Мишка молчит. В голове у него звенит двор, он почти не слушает бабушку. Бабушка садится на диван, натягивает папин полосатый носок на перегоревшую лампочку и начинает штопать. А Мишка стоит посреди комнаты и держит под мышкой куртку.

— И почему обязательно по улице носиться? Ты что, уличный мальчик? Сядь и почитай Лермонтова. Я в твоём возрасте почти всего Лермонтова наизусть знала. А эти уличные беспризорники пускай бегают.

— Бабушка! — взмолился Мишка. — Я могу в тапках, мои парусиновые тапки совсем целые. Даже лучше, чем в ботинках. И почему беспризорники? У Сашки отец милиционер, у него наган настоящий.

— Господи боже мой, — вздыхает бабушка и натягивает на лампочку второй носок. — Наган! И это называется счастливое детство.

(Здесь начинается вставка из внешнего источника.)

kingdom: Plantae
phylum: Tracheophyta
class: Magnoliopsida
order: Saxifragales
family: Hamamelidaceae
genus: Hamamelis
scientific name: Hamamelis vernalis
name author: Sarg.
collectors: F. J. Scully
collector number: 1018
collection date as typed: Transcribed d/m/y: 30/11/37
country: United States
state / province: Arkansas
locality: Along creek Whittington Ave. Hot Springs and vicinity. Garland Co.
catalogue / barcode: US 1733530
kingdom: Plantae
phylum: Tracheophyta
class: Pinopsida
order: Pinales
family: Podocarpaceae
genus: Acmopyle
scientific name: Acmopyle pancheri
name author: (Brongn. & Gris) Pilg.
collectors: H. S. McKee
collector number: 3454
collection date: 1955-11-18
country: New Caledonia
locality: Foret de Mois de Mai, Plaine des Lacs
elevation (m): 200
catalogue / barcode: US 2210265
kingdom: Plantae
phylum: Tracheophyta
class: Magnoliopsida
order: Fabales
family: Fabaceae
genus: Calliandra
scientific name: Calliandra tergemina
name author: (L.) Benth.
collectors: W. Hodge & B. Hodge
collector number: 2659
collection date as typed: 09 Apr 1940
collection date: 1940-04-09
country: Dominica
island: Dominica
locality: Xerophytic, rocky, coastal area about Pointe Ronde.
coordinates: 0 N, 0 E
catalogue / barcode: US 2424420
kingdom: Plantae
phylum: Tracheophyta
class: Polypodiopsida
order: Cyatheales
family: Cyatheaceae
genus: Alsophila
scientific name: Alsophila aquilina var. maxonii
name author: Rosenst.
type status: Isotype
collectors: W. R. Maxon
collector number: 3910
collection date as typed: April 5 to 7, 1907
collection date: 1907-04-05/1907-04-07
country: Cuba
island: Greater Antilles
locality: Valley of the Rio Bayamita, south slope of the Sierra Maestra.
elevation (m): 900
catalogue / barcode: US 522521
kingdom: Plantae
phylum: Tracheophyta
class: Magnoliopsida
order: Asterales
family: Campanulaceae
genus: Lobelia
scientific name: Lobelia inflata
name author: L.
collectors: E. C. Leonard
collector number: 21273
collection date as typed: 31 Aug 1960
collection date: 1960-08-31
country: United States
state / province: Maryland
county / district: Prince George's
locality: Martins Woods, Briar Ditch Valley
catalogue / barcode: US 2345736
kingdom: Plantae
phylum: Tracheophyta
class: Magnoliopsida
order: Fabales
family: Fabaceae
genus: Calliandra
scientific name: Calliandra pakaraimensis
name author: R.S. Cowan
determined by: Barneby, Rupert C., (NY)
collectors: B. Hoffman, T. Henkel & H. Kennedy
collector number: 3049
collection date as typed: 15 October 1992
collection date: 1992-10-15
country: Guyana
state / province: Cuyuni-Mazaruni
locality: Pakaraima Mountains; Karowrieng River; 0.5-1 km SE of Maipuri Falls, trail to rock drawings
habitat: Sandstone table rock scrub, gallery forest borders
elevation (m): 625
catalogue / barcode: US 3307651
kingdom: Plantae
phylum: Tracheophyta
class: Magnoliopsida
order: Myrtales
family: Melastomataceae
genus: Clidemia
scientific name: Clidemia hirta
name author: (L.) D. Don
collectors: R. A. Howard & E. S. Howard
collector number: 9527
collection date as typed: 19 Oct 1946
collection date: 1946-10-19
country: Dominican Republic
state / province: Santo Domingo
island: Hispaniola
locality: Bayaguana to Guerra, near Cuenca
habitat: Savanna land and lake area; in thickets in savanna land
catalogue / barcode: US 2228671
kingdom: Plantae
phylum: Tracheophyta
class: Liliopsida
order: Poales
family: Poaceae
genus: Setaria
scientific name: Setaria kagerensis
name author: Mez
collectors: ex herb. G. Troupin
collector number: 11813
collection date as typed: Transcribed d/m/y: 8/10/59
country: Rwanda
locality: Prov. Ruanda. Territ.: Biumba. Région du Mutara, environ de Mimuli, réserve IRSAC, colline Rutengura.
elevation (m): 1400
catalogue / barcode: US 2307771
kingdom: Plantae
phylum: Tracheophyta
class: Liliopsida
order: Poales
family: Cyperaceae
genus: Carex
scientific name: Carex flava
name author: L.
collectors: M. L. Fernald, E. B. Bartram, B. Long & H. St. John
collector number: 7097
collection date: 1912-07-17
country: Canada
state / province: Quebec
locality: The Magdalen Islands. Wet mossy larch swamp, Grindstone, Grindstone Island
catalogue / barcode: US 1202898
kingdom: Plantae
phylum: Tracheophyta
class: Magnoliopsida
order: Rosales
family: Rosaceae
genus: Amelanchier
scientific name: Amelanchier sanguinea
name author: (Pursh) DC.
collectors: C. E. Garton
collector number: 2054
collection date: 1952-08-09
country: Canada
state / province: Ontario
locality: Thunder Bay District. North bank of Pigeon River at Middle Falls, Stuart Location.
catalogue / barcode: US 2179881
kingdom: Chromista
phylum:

Бабушка перестаёт штопать и начинает нервно дергать себя за пальцы, за каждый по очереди, как будто хочет оторвать. Пальцы хрустят.

Папа не разрешает Мишке ссориться с бабушкой.

«Бабушка человек старого закала. Её не перевоспитаешь», — так сказал папа.

А разве Мишка собирается бабушку перевоспитывать? Разве ему больше нечего делать на этом свете? Да он и слова не сказал бы, удрал на улицу, и всё. Ну может быть, дверью хлопнул бы чуточку громче, чем нужно. Чтобы бабушка поняла, что он, Мишка, ни капли с ней не согласен насчёт счастливого детства.

Мишка молчит. Он хотел бы сказать бабушке, что ему совершенно всё равно, есть у него целые ботинки или только рваные с побелевшими носами. Ему безразлично, в подвале они живут или не в подвале. Не всё ли равно, на каком этаже жить? Очень даже хорошо они живут. Посреди комнаты стоит стол, за ним можно обедать и делать уроки. Клеёнка немного забрызгана чернилами — это когда у Мишки перо сломалось. Ну и что, если забрызгана? У них очень хорошо дома. Над этажеркой висит чёрное круглое радио. На окне — голубая занавеска, мама выкрасила марлю синькой, получилось очень красиво. Мама вообще молодец.